The beginning of the song featuring Cate Le Bon—who also plays double duty as the producer of the album—on harpsichord is also sonically pleasing, but drags on a little too long if you listen to the album a few times. So does the second track “No One’s Sleeping,” which has an electronic instrumental that sounds like a post-punk version of The Beatles’ “Being For the Benefit of Mr. Kite.” You know, circusy, but slightly irritating as it overstays its welcome.
Next comes “Greenpoint Gothic” a synthy interlude that almost sounds a bit like a Talking Heads intro. It’s a cool little jam clearly constructed in the studio with mixing tricks. A better interlude is “Tarnung,” with its ghostly tenor sax and Le Bon’s angelic vocals.
The next two tracks, “Element” and “What Happens to People,” almost grabbed me, but they were ultimately forgettable, fitting in the realm of generic indie pop and seeming to lack passion. “What Happens to People” kind of sounds like a B-side track to Microcastle so it really just made me want to listen to older Deerhunter.
Don’t get me wrong here; Why Hasn’t Everything Already Disappeared? isn’t a bad album. It’s far superior than a lot of the recycled crap that’s sure to come later in the year. But when the band members state they’re done with nostalgia, I’m expecting something better than a few songs that harken back to the band’s halcyon days. I think that press statement made me find reasons to dislike most of the album, which is a little disheartening, but that’s the way it is I guess.
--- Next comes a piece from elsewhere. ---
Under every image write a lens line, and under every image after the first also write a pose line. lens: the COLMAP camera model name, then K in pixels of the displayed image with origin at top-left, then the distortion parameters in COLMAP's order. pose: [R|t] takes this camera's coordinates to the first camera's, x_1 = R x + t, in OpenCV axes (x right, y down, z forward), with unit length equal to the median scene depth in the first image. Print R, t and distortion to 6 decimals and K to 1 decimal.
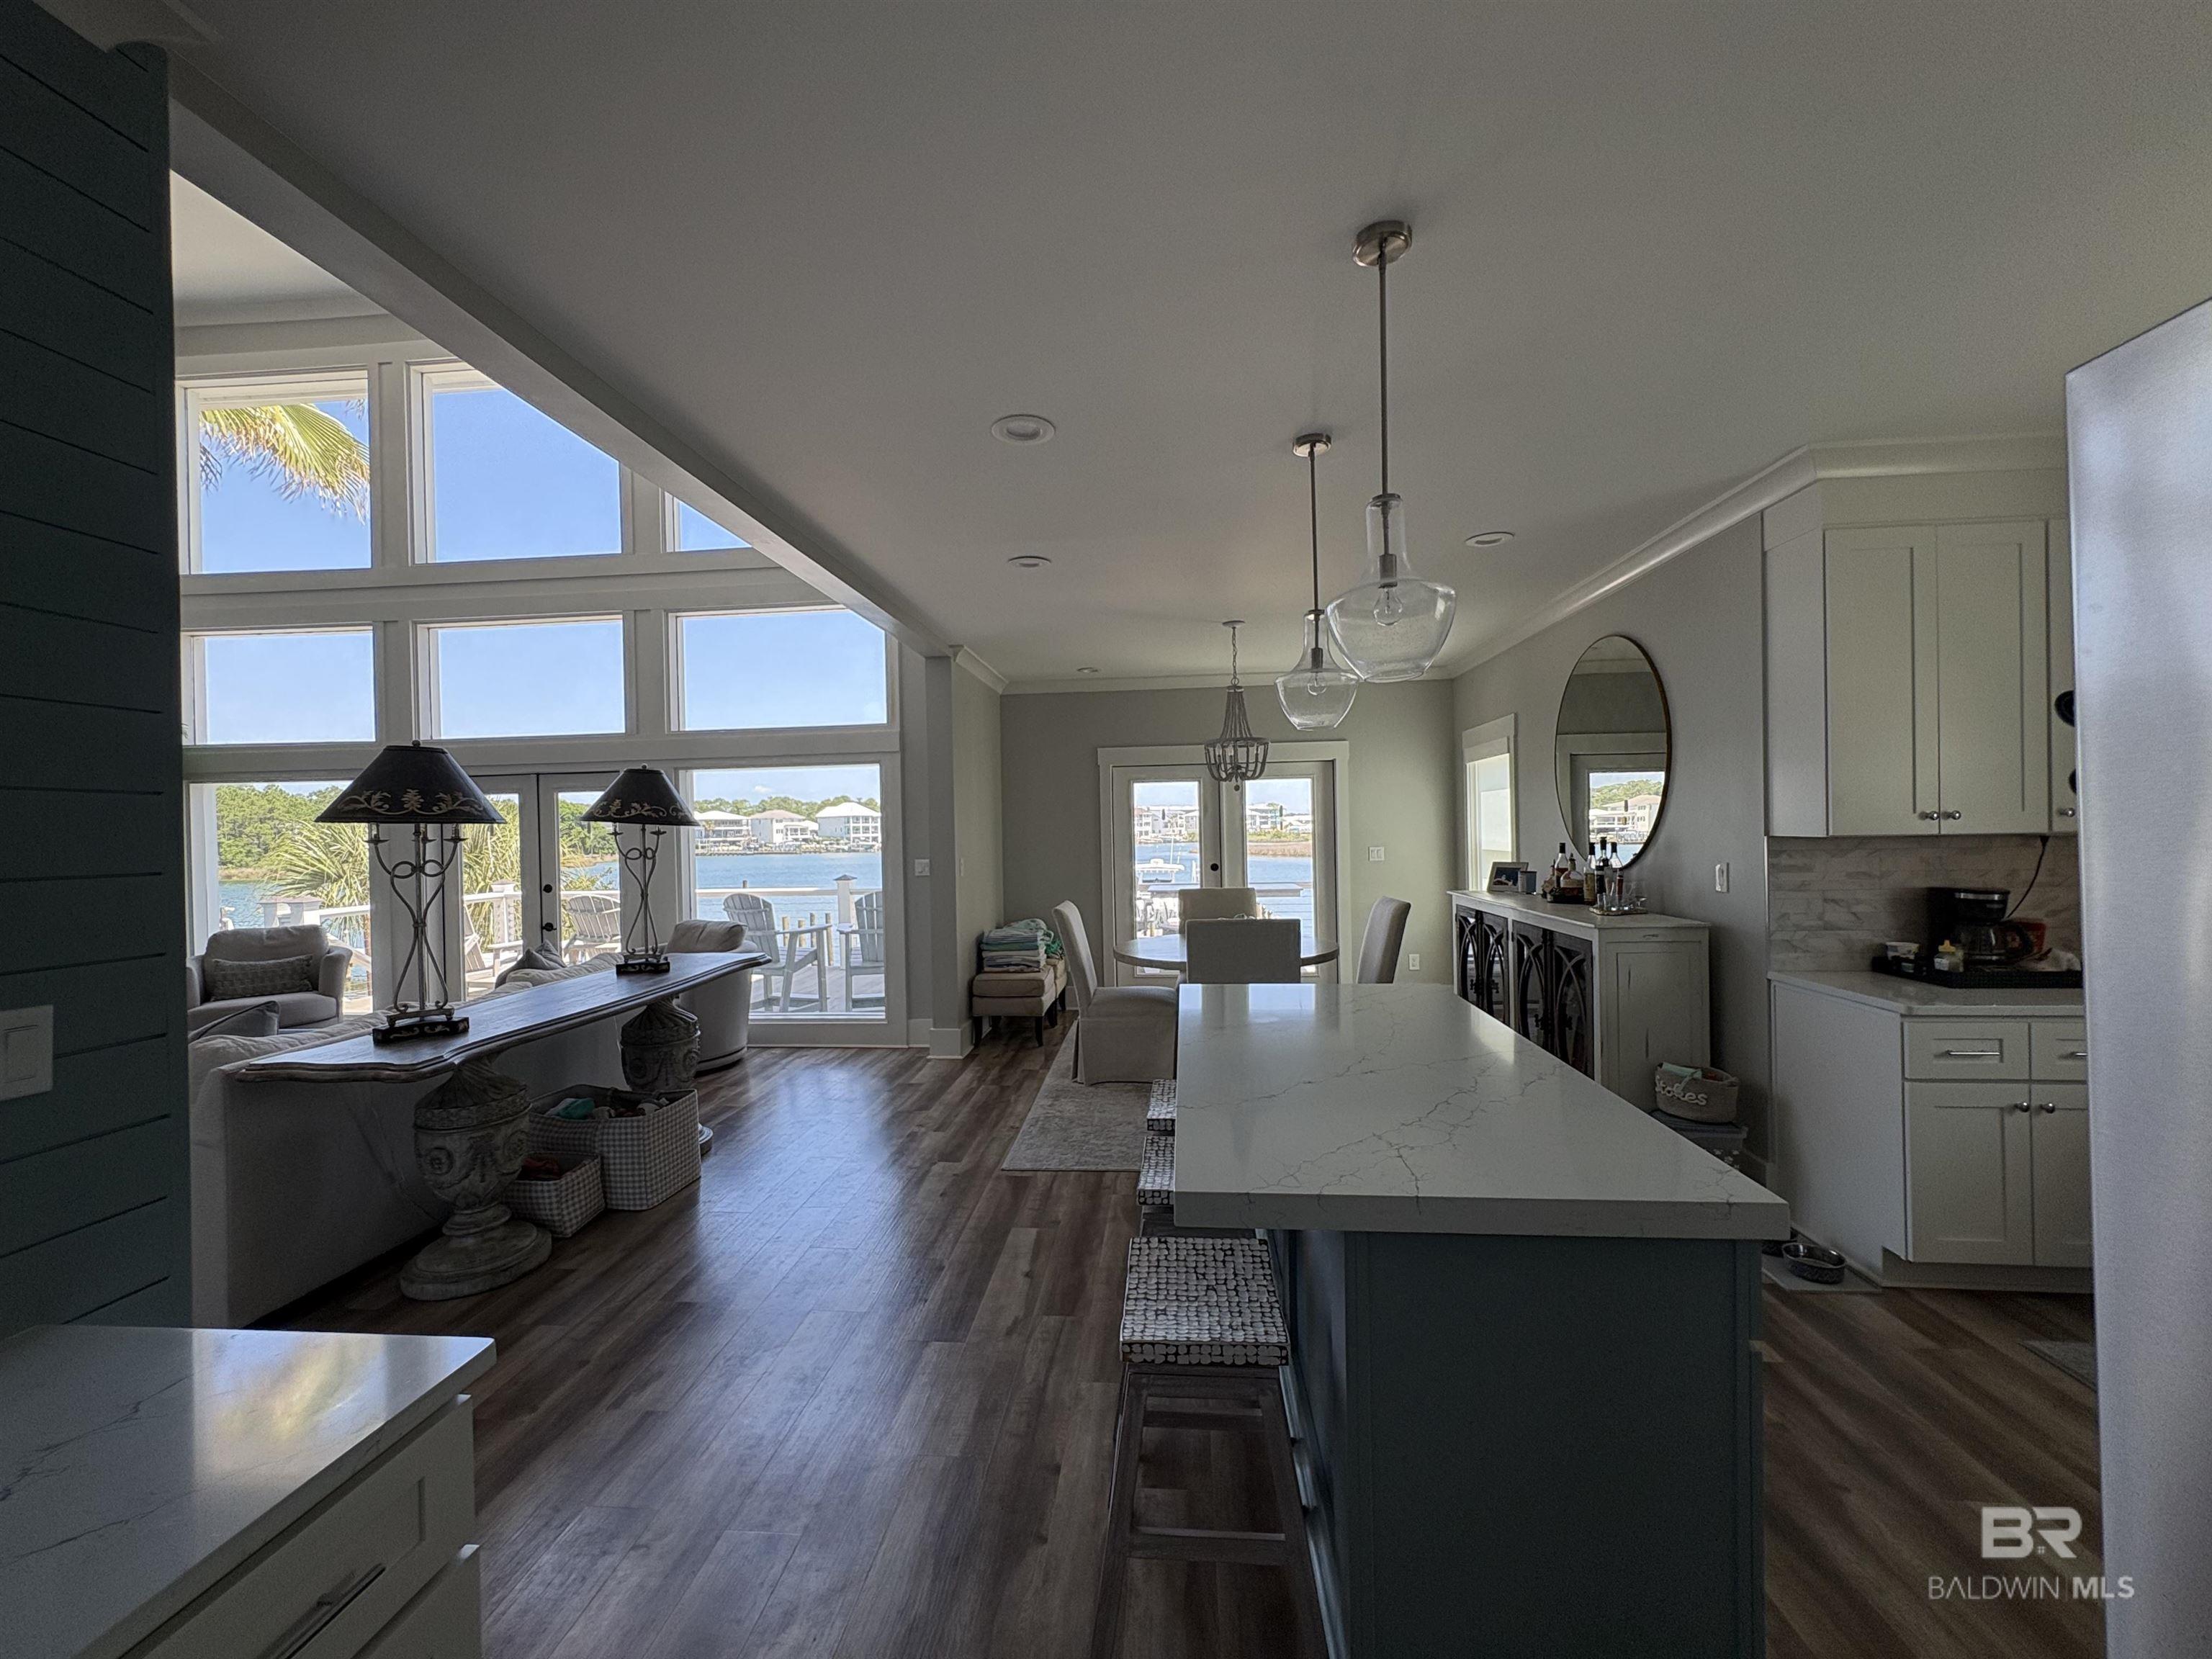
lens RADIAL K [[887.0, 0, 1099.9], [0, 887.0, 834.7], [0, 0, 1]] dist [-0.001874, 0.000046]
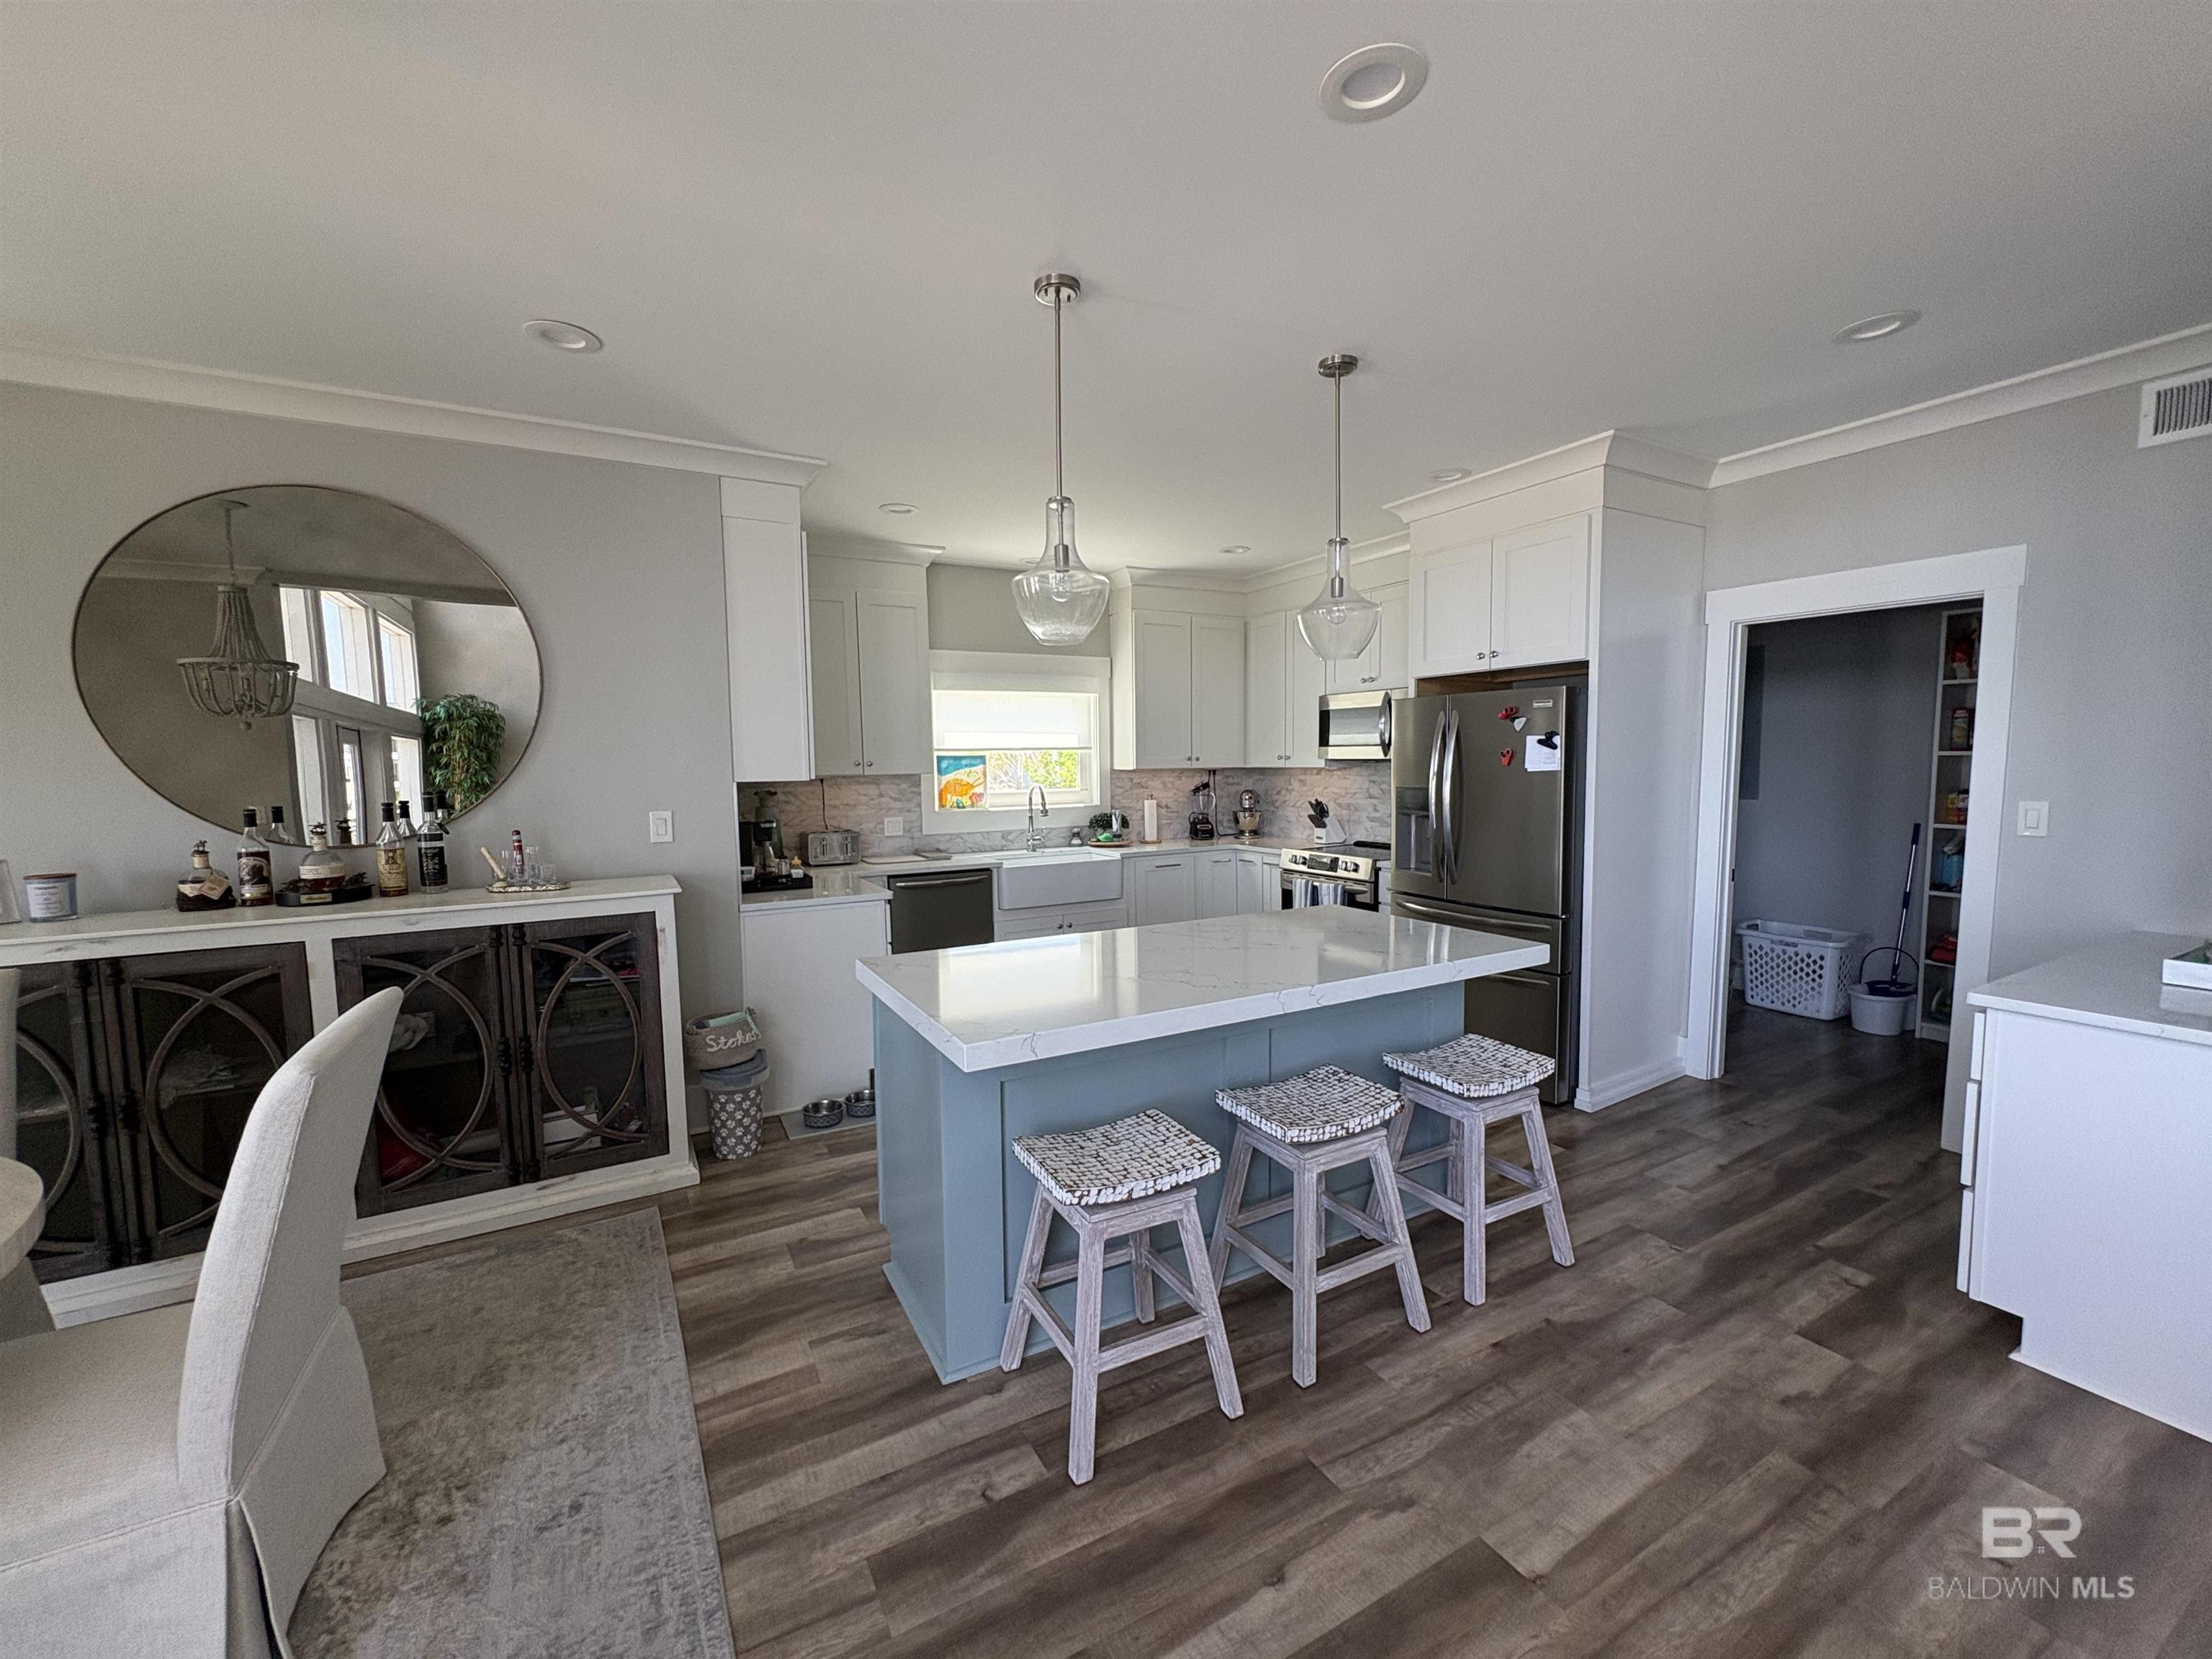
lens RADIAL K [[887.0, 0, 1100.6], [0, 887.0, 829.2], [0, 0, 1]] dist [-0.001874, 0.000046]
pose [[-0.556184, -0.037189, 0.830226, -0.517351], [0.033383, 0.997192, 0.067032, 0.001028], [-0.830388, 0.064998, -0.553381, 1.552587]]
On a more positive note, “Plains” is a fantastic little tune that combines all the right elements of Deerhunter. It’s groovy, psychedelic, harsh at times, and genuinely enjoyable. The lyrics are also blissfully mysterious and it make me wonder whether or not Cox still no longer writes his lyrics down before recording. Still, they come off as rather stream of consciousness much like the rest of the album.